##### Passage provided

Kirill Pasichnik

Personal information
- Full name: Kirill Nikolaevich Pasichnik
- Date of birth: 24 May 1994 (age 31)
- Place of birth: Tutaev Yaroslavl region, Russia
- Height: 1.90 m (6 ft 3 in)
- Position(s): Centre-back

Team information
- Current team: Podillya Khmelnytskyi
- Number: 13

Senior career*
- Years: Team / Apps / (Gls)
- 2012–2013: FC Astana / 6 / (0)
- 2013–2014: Atyrau / 1 / (0)
- 2015–2016: Okzhetpes / 11 / (0)
- 2017: Buxoro / 17 / (1)
- 2018–2019: Shakhter Karagandy / 20 / (1)
- 2019: FC Kyran / 6 / (0)
- 2019–2020: Uzhhorod / 16 / (2)
- 2022: Skoruk Tomakivka / 9 / (0)
- 2023: Poltava / 7 / (0)
- 2023: Bukovyna Chernivtsi / 14 / (1)
- 2024–: Podillya Khmelnytskyi / 19 / (0)

International career^{‡}
- 2013–2014: Kazakhstan U21 / 15 / (2)

= Kirill Pasichnik =

Kazakhstani footballer

Kirill Nikolaevich Pasichnik (Кирил Николаевич Пасичник; born 24 May 1994) is a Kazakh footballer who plays as a centre-back for Podillya Khmelnytskyi.

==Career==

In 2017, Pasichnik played for Buxoro in Uzbekistan.

##########
##### Data supplied

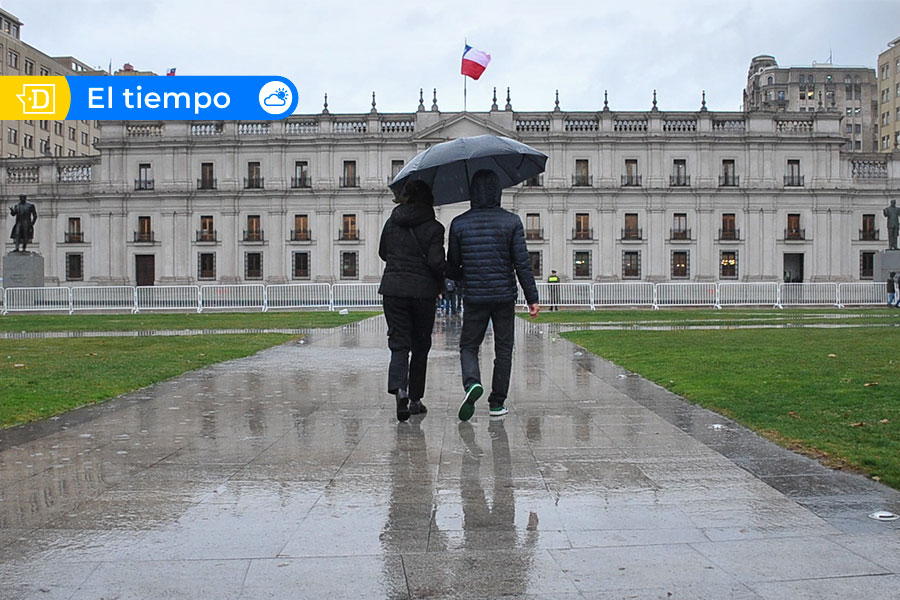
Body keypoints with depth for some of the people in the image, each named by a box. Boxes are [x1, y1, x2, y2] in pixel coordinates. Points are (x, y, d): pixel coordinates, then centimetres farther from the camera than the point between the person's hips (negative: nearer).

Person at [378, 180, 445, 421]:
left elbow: (383, 253, 17)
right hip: (423, 291, -2)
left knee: (399, 343, 2)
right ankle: (415, 399, 17)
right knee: (420, 346, 11)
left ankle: (399, 389, -24)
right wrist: (440, 283, 6)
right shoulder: (433, 227, -5)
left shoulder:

##########

Problem A —
In the senior career list of the Kirill Pasichnik profile, which clubs show him scoring at least one goal?
Problem B —
According to the Kirill Pasichnik profile, what shirt number does he wear for his current team?
Problem C —
Reproduce the part of the Kirill Pasichnik profile starting at "- Position(s): Centre-back" and ending at "Karagandy / 20 / (1)".
The records are a separate set of material from the Kirill Pasichnik profile.

Task answer A —
Buxoro, Shakhter Karagandy, Uzhhorod, Bukovyna Chernivtsi

Task answer B —
13

Task answer C —
- Position(s): Centre-back

Team information
- Current team: Podillya Khmelnytskyi
- Number: 13

Senior career*
- Years: Team / Apps / (Gls)
- 2012–2013: FC Astana / 6 / (0)
- 2013–2014: Atyrau / 1 / (0)
- 2015–2016: Okzhetpes / 11 / (0)
- 2017: Buxoro / 17 / (1)
- 2018–2019: Shakhter Karagandy / 20 / (1)